In this study, we assessed spatial gait parameters by stride length and step length. Previous studies reported that persons with intellectual disabilities showed shorter step lengths and shorter stride lengths compared with the control group. A short stride length and wide step width lead to a high cadence and instability. Ulrich et al.22) and Wu et al.23) also noted improvement of walking pattern and increasing step length and stride length compared with the control group.

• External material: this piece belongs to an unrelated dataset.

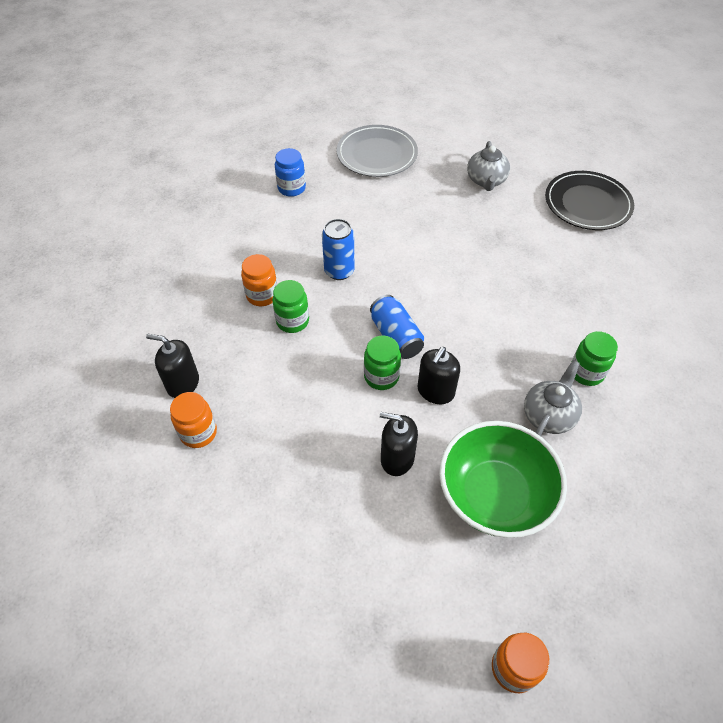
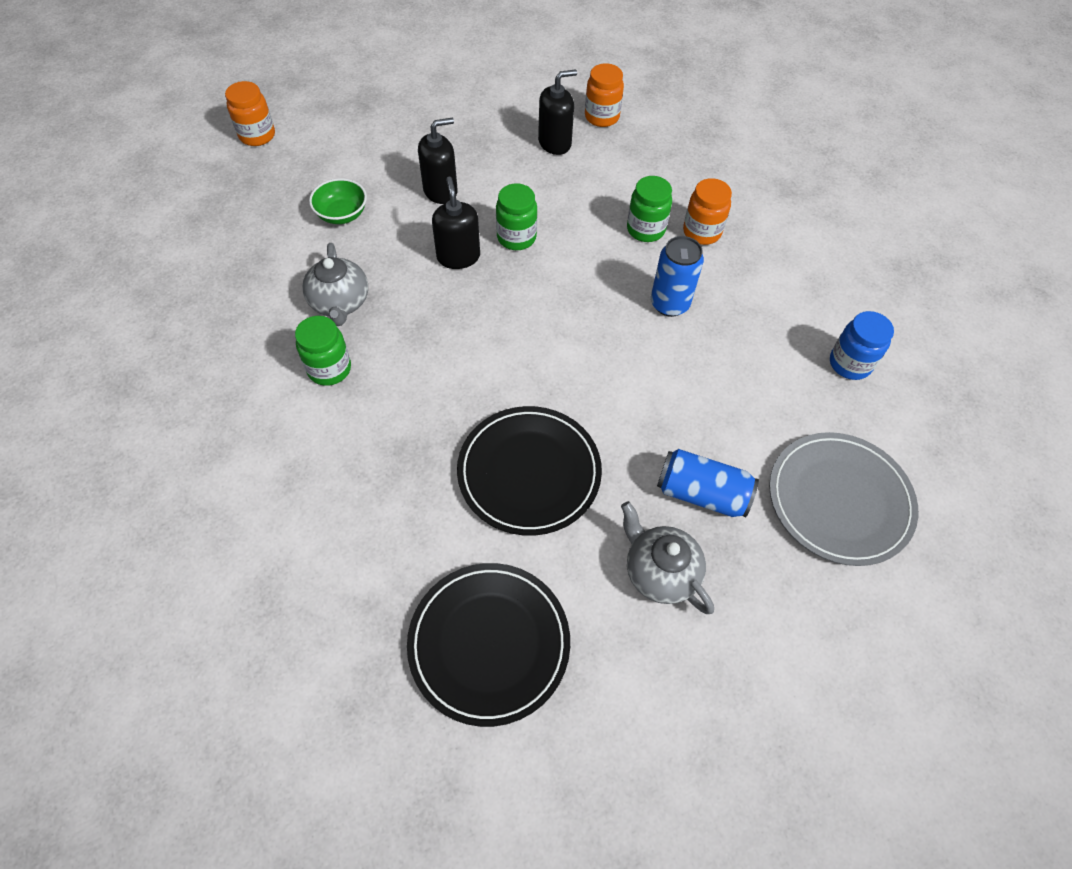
camera: 135 degrees right, 5 degrees up
(183, 383) = (658, 134): black soap dispenser -> black soap dispenser (555, 143)
(396, 336) = (542, 279): blue can -> blue can (702, 493)
(494, 495) = (342, 214): green bowl -> green bowl, size x0.48
(509, 247) = (529, 472): none -> black plate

Because few studies have reported trainability of gait capacities in persons with intellectual disabilities, it is very meaningful that this study suggests trainability of gait capacities in persons with intellectual disabilities. The balance exercise programs used in our study consisted of dynamic balance exercise, dynamic exercise, and dynamic activity. Our program was modified from that applied in adults with mild intellectual disabilities by Carmeli et al.16) They suggested that their program improved psychological perception and dynamic balance. Brosse et al.24) reported that physical activity affects brain function as a result of its facilitation of neurotransmitter chemicals such as dopamine and serotonin in the CNS. These factors may explain the mechanism by which a balance exercise program can affect youth with intellectual disabilities.

Previous studies have reported the risk of falling and falling injuries in elderly with intellectual disabilities, and some studies have indicated an increasing fall risk in elderly individuals with intellectual disabilities25); therefore, development of appropriate, feasible, and reasonable interventions for persons with intellectual disabilities is required in rehabilitation for young people with intellectual disabilities in the future.